Las protestas de los pensionistas porque sus prestaciones apenas crecen un 0,25% anual en los últimos cinco presupuestos del Estado —unos pocos euros más en cada pensiones— no han encontrado resonancia en la ministra de Empleo, Fátima Báñez. "Esa moderada subida de pensiones ha hecho posible que los pensionistas hayan mantenido su poder adquisitivo", ha asegurado la ministra en el Congreso.

Según Báñez, "los pensionistas han ganado un 0,02% de poder de compra [de 2007 a 2017] y la pérdida en los últimos cuatro años ha sido apenas de una décima". Un cálculo que justifica la ministra en que la tasa media anual acumulada del IPC en esos diez años es del 16,50% mientras que las pensiones han subido el 16,53%, en el mismo periodo. "Cuando llegamos al poder, en 2011, estaban congeladas", recuerda.

La ministra utiliza un cálculo que abarca la última década. Pero el último año, en plena recuperación y con el país creciendo al 3,1%, los pensionistas apenas vieron subir su prestación de nuevo el 0,25%, mientras que la inflación media fue del 2%. Es decir, perdieron 1,75 puntos de capacidad de compra.

Por eso, la oposición casi en pleno le ha pedido volver a tomar el IPC como referencia para actualizar las pensiones. Así se lo ha reclamado PSOE, Unidos Podemos, ERC y PNV, mientras que Ciudadanos y el PDeCAT piden que se reforme el que existe actualmente. "La pensión debe mantenerse de por vida la capacidad adquisitiva", ha dicho Íñigo Barandiarán, portavoz de los nacionalistas vascos.

El déficit "revierte" su aumento por primera vez desde 2008

Báñez comparecióa petición propia en la Comisión de Seguimiento del Pacto de Toledo para informar sobre la situación actual y las perspectivas del sistema de Seguridad Social.

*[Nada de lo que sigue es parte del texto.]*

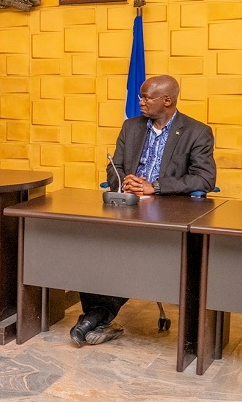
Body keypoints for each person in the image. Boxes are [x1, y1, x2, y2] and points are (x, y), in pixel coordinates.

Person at [70, 75, 216, 347]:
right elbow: (113, 168)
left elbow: (205, 179)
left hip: (168, 212)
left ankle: (95, 317)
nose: (141, 101)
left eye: (146, 97)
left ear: (167, 100)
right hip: (125, 207)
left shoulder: (197, 132)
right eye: (141, 96)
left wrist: (155, 187)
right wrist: (125, 181)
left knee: (129, 252)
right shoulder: (131, 126)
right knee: (91, 244)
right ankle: (98, 317)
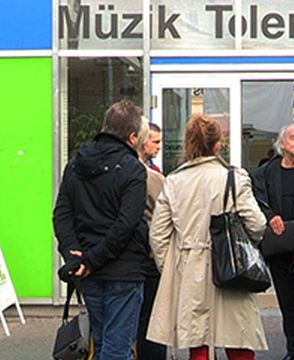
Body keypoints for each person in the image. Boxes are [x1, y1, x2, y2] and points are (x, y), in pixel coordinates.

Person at [146, 114, 268, 360]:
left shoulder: (174, 181)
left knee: (198, 343)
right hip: (232, 266)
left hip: (190, 268)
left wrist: (171, 267)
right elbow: (257, 223)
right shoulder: (234, 177)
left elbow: (158, 235)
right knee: (239, 341)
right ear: (217, 145)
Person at [53, 99, 151, 359]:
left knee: (102, 342)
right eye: (141, 137)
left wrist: (74, 254)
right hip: (123, 270)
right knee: (117, 349)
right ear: (131, 137)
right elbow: (127, 224)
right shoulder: (133, 169)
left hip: (87, 272)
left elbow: (62, 214)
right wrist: (90, 259)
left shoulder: (75, 164)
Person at [251, 124, 294, 360]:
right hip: (279, 247)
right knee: (288, 304)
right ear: (282, 144)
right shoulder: (265, 172)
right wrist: (271, 216)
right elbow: (255, 200)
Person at [135, 118, 168, 360]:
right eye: (155, 142)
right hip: (147, 257)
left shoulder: (153, 171)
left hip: (134, 256)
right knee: (151, 319)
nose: (158, 146)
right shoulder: (149, 176)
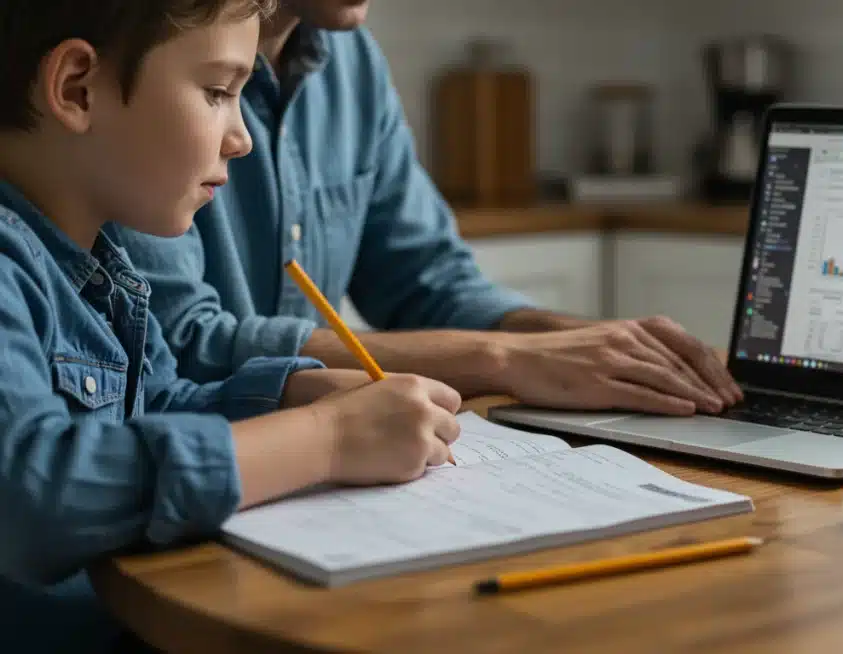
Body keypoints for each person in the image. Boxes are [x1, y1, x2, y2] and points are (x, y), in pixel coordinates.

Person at [0, 2, 467, 651]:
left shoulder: (100, 266)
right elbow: (35, 494)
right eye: (218, 92)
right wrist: (325, 439)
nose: (240, 136)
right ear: (78, 88)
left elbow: (156, 404)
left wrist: (287, 393)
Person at [109, 0, 744, 417]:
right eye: (221, 92)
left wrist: (588, 345)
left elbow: (428, 281)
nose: (236, 130)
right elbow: (178, 345)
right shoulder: (140, 62)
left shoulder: (353, 64)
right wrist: (503, 360)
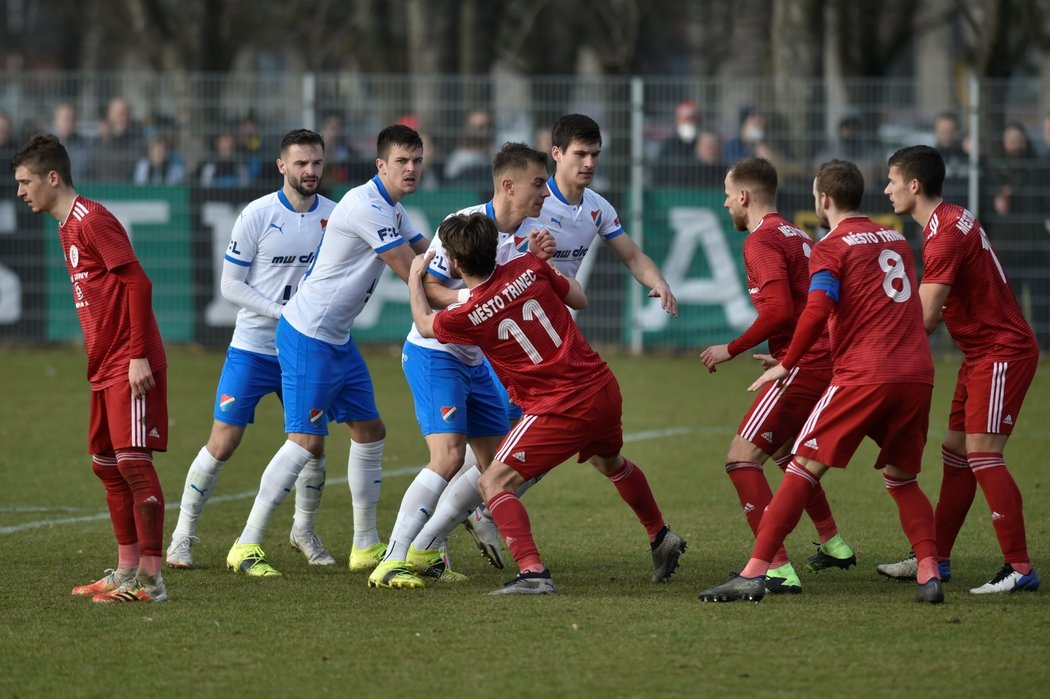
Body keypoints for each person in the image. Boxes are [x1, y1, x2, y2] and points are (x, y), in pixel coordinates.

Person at [440, 113, 679, 569]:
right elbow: (481, 255)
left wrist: (659, 281)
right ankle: (440, 535)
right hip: (514, 340)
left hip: (552, 341)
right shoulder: (528, 199)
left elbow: (630, 254)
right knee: (491, 455)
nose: (589, 163)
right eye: (580, 154)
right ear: (556, 156)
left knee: (570, 459)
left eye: (595, 155)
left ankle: (475, 523)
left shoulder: (597, 208)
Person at [698, 159, 943, 604]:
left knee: (795, 468)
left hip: (861, 373)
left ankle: (760, 570)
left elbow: (814, 308)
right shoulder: (896, 240)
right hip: (917, 373)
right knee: (902, 479)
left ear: (824, 199)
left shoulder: (830, 245)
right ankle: (929, 570)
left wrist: (786, 361)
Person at [408, 212, 687, 595]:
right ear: (494, 248)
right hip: (602, 387)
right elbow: (579, 298)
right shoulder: (529, 267)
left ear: (455, 264)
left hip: (559, 406)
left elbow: (424, 324)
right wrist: (542, 262)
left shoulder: (467, 314)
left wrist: (413, 281)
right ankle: (661, 536)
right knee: (610, 463)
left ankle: (532, 572)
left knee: (493, 482)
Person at [225, 124, 431, 577]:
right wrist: (470, 297)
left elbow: (427, 253)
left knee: (370, 430)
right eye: (402, 161)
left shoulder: (393, 209)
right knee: (304, 441)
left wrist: (470, 272)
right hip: (307, 335)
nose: (412, 168)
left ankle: (364, 545)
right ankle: (246, 543)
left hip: (336, 338)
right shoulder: (366, 206)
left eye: (417, 160)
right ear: (382, 165)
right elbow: (410, 270)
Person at [367, 142, 551, 589]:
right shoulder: (464, 226)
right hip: (436, 354)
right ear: (508, 186)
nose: (546, 194)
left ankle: (428, 546)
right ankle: (391, 559)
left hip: (478, 360)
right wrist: (474, 300)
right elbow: (430, 288)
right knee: (448, 457)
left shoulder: (529, 233)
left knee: (501, 467)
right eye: (539, 184)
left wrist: (537, 261)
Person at [166, 129, 337, 569]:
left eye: (316, 162)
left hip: (303, 351)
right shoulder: (258, 214)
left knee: (314, 444)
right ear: (282, 166)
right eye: (300, 163)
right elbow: (230, 285)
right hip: (253, 347)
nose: (310, 171)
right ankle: (183, 534)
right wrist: (282, 313)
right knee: (223, 442)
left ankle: (304, 531)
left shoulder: (335, 217)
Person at [13, 134, 169, 602]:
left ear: (52, 178)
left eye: (25, 181)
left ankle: (151, 580)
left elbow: (138, 284)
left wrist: (138, 354)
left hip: (129, 358)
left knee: (133, 464)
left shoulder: (92, 219)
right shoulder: (65, 228)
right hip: (104, 362)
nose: (20, 191)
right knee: (105, 465)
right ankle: (125, 570)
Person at [879, 145, 1040, 594]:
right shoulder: (950, 217)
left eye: (892, 180)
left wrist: (875, 344)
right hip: (981, 353)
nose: (887, 189)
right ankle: (936, 558)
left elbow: (926, 317)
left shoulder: (944, 233)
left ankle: (1019, 567)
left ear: (914, 185)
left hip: (1001, 351)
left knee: (983, 455)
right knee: (955, 454)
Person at [699, 157, 856, 594]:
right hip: (823, 359)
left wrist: (729, 349)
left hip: (805, 363)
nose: (726, 202)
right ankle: (833, 542)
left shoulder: (761, 240)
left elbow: (780, 310)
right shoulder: (795, 232)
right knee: (789, 453)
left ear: (744, 197)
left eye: (729, 194)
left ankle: (775, 567)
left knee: (741, 459)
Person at [90, 98, 145, 181]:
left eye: (124, 114)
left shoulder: (139, 142)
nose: (121, 118)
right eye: (118, 114)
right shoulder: (98, 143)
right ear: (109, 115)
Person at [652, 100, 700, 186]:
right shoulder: (668, 147)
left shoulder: (704, 145)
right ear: (678, 120)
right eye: (685, 120)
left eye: (693, 120)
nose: (689, 123)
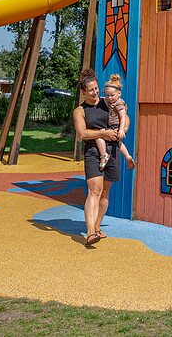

El organismo ha sido deficitario de forma continua desde 2008, pero la ministra adelantó ayer que en 2017 se ha "logrado revertir la evolución del déficit" por primera vez desde aquel año y que se ha "iniciado el camino al equilibrio del sistema".

Los ingresos por cotizaciones, avanzó Báñez, crecieron el año pasado al 5,36%, un ritmo mayor que el 3% de alza de las prestaciones para  los 8,7 millones de pensionistas españoles. Con cerca de un millón de afiliados menos, serán los ingresos más elevados de la historia: 109.166 millones.

Fuente: Ministerio de Empleo

La ministra asegura que eso hará disminuir el déficit del sistema de pensiones al 1,61% del PIB a finales de 2017. Seis centésimas menos. Pero eso no significa que el agujero mengüe. La propia Báñez admitió que ese desajuste crecerá a 18.800 millones de euros. Unos 200 millones más que el año anterior. La cifra la confirmará el ministerio de Hacienda a finales del mes de marzo.

"Esta mejora se mantendrá en 2018, y si continúan las actuales constantes económicas, se consolidará en años posteriores", dice Báñez, que apunta a un agujero del 1,47% a finales de este año.

Fuente: Ministerio de Empleo

"No la creemos", ha espetado la portavoz socialista Mercè Perea. "El año pasado anunciaba un vuelco de 180 grados y, al cierre de 2016, el déficit era el máximo de la historia y esa recaudación que anunciaba de 117.000 millones acabó siendo 103.000 millones. La falta de transparencia y sus globos sonda no son la mejor manera de crear confianza", ha zanjado Perea.

El agujero en la Seguridad Social no existía antes de la crisis —de hecho la 'hucha de las pensiones' llegó a atesorar 66.581 millones en 2011—, pero la ministra lo ha justificado en que "las cotizaciones dejaron en 2010 de ser capaces de sostener las pensiones contributivas" y porque "los ingresos del sistema son extraordinariamente sensibles a la evolución del mercado de trabajo". El paro, en esos años, llegó a dispararse al 26,9%.

'Vida laboral' de las empresas

La comparecencia de Báñez no ha dejado ningún anuncio relevante sobre el futuro de las pensiones o sobre la solución del agujero de la Seguridad Social. La ministra, eso sí, ha avanzado que las compañías de más de 10 trabajadores recibirán un "informe de Vida Laboral de Empresa" que plasme su contribución en forma de cotizaciones a la protección social en España.